Há poucos meses o Supremo Tribunal Federal decidiu pela inconstitucionalidade do interrogatório feito por uso de videoconferência, anulando-se todo um processo criminal, porque o réu preso não fora ouvido pessoalmente pelo juiz. Os ministros consideraram que só uma Lei Federal poderia regulamentar o assunto. Por esse motivo, foi aprovado no Senado Federal projeto de lei modificando a legislação processual penal vigente para admitir a realização de interrogatório do preso no estabelecimento prisional, sem a presença física do juiz, por meio de um sistema audiovisual em tempo real como forma de audiência judiciária. A justificativa principal do referido projeto é a redução dos custos gerados com o traslado de presos entre presídios e fóruns.
A repulsa ao método do interrogatório virtual deita raízes nos princípios constitucionais do devido processo legal e da ampla defesa (art. 5º, incisos LIV e LV). Ademais, o Código de Processo Penal, em seu art. 185, prevê o direito de o réu ser conduzido à presença física do juiz natural.
Além disso, como o sistema punitivo é demasiadamente falho, a mudança proposta pelo Congresso Nacional poderá acirrar as polaridades sociais no âmbito do processo e os erros judiciários já existentes. Não é novidade que o perfil básico da população carcerária é constituído de jovens pobres, predominante negros, semi-analfabetos, aprisionados com menos de 30 anos de idade, sem advogado, com antecedentes criminais, cumprindo pena que varia entre quatro a quinze anos de prisão. Por isso, esses dados nos remetem a algumas reflexões.
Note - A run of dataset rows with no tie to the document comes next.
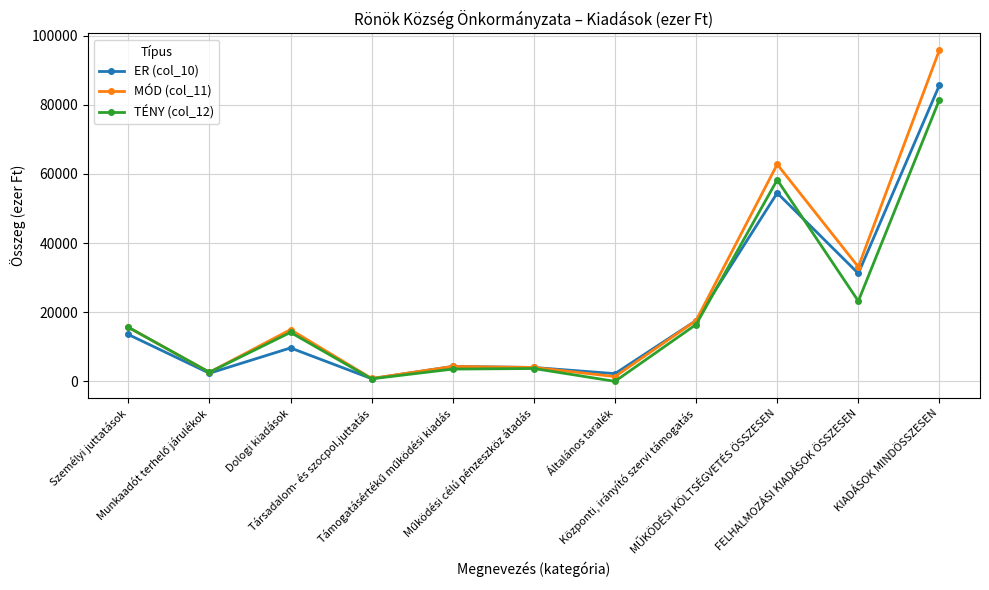

In ER (col_10), how many points are lower than both neighbors (excluding endpoints)?

4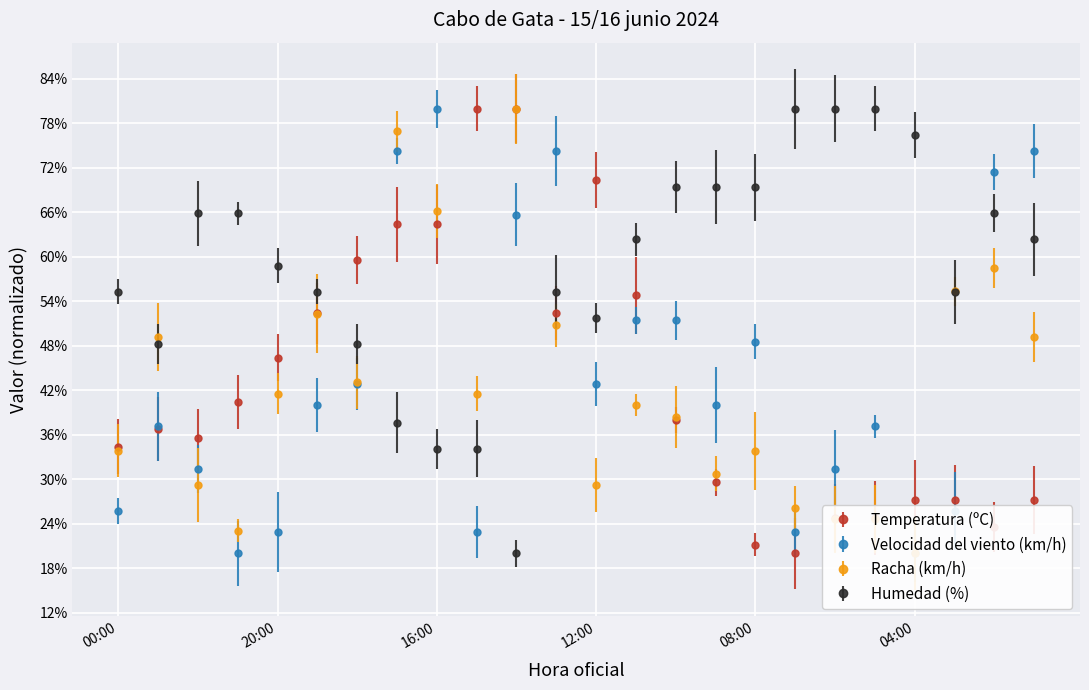

Reading right to left, list all the values displayed in this chart.

Temperatura (ºC): 27.2	23.6	27.2	27.2	24.8	24.8	20.0	21.2	29.6	38.0	54.8	70.4	52.4	80.0	80.0	64.4	64.4	59.6	52.4	46.4	40.4	35.6	36.8	34.4
Velocidad del viento (km/h): 74.3	71.4	25.7	20.0	37.1	31.4	22.9	48.6	40.0	51.4	51.4	42.9	74.3	65.7	22.9	80.0	74.3	42.9	40.0	22.9	20.0	31.4	37.1	25.7
Racha (km/h): 49.2	58.5	55.4	20.0	24.6	24.6	26.2	33.8	30.8	38.5	40.0	29.2	50.8	80.0	41.5	66.2	76.9	43.1	52.3	41.5	23.1	29.2	49.2	33.8
Humedad (%): 62.4	65.9	55.3	76.5	80.0	80.0	80.0	69.4	69.4	69.4	62.4	51.8	55.3	20.0	34.1	34.1	37.6	48.2	55.3	58.8	65.9	65.9	48.2	55.3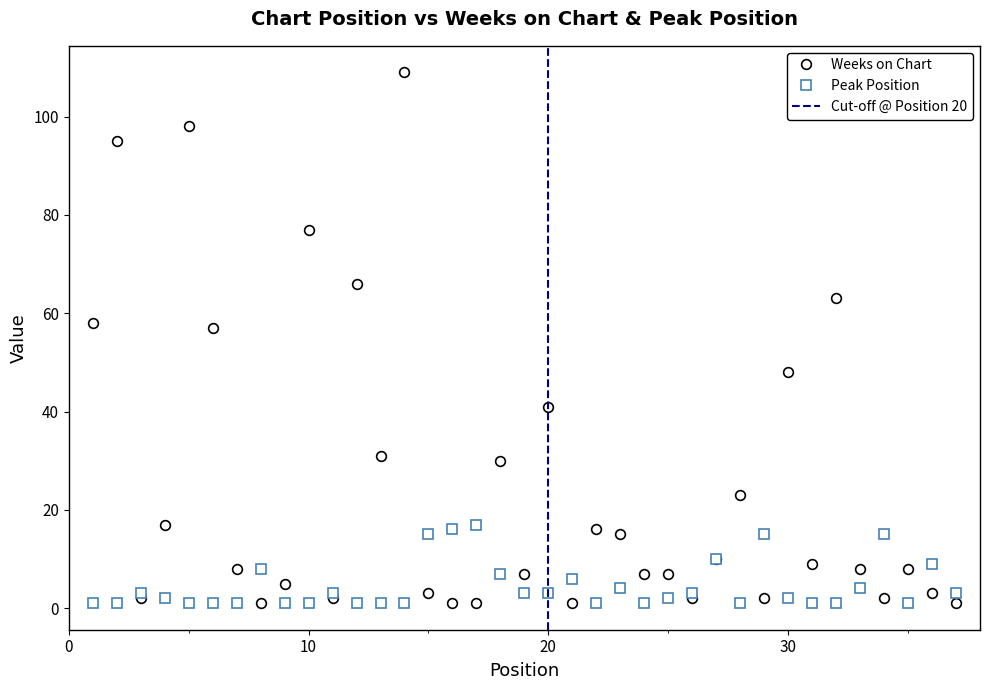

What are all the series names shown in the legend?

Weeks on Chart, Peak Position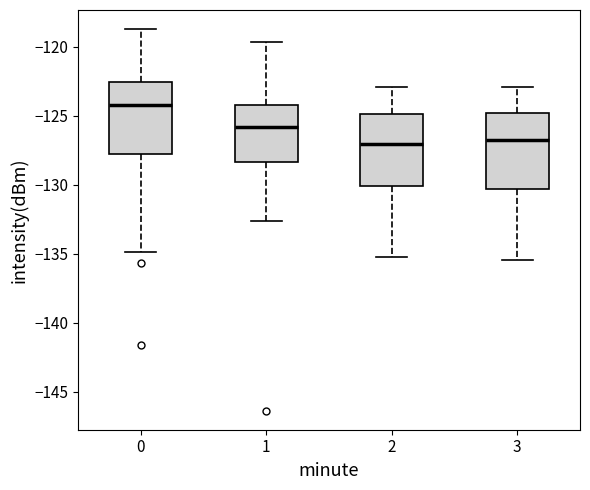

Reading left to right, read every box against the y-axis: the position of its median line, the range the box covers, and the ends of its whiskers. The values are not printed on the chart, so give them approximately, as read against the axis.

0: median -124.0, box -128.0 to -122.5, whiskers -135.0 to -118.5
1: median -126.0, box -128.5 to -124.0, whiskers -132.5 to -119.5
2: median -127.0, box -130.0 to -125.0, whiskers -135.0 to -123.0
3: median -126.5, box -130.5 to -125.0, whiskers -135.5 to -123.0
O interrogatório é a grande oportunidade que tem o magistrado para formar o juízo a respeito do acusado, da sua conduta nos fatos, da sua personalidade, da sinceridade e até da sua confissão. É nesse momento que o juiz poderá pessoalmente extrair as minuciosas impressões necessárias para o julgamento do caso e, ainda, observar se o réu está em perfeitas condições físicas e mentais. O interrogatório realizado pela videoconferência compromete o exercício do direito à autodefesa. Dificilmente serão resguardados ao preso, na cadeia pública, segurança e liberdade para que ele possa denunciar os maus-tratos sofridos ou apontar os verdadeiros culpados, estando muito próximo do carcereiro ou de algum membro da quadrilha interna e distante da pessoa do juiz. Assim, é provável que suas declarações não sejam isentas de coação.
O estado deveria ter como prioridade uma política criminal de segurança pública, garantindo os direitos fundamentais. É bom lembrar, por fim, que é função do Poder Judiciário tutelar a liberdade humana, e não socorrer o Poder Executivo em suas falhas e omissões.
De Kátia Tavares, Diretora do Instituto dos Advogados Brasileiros.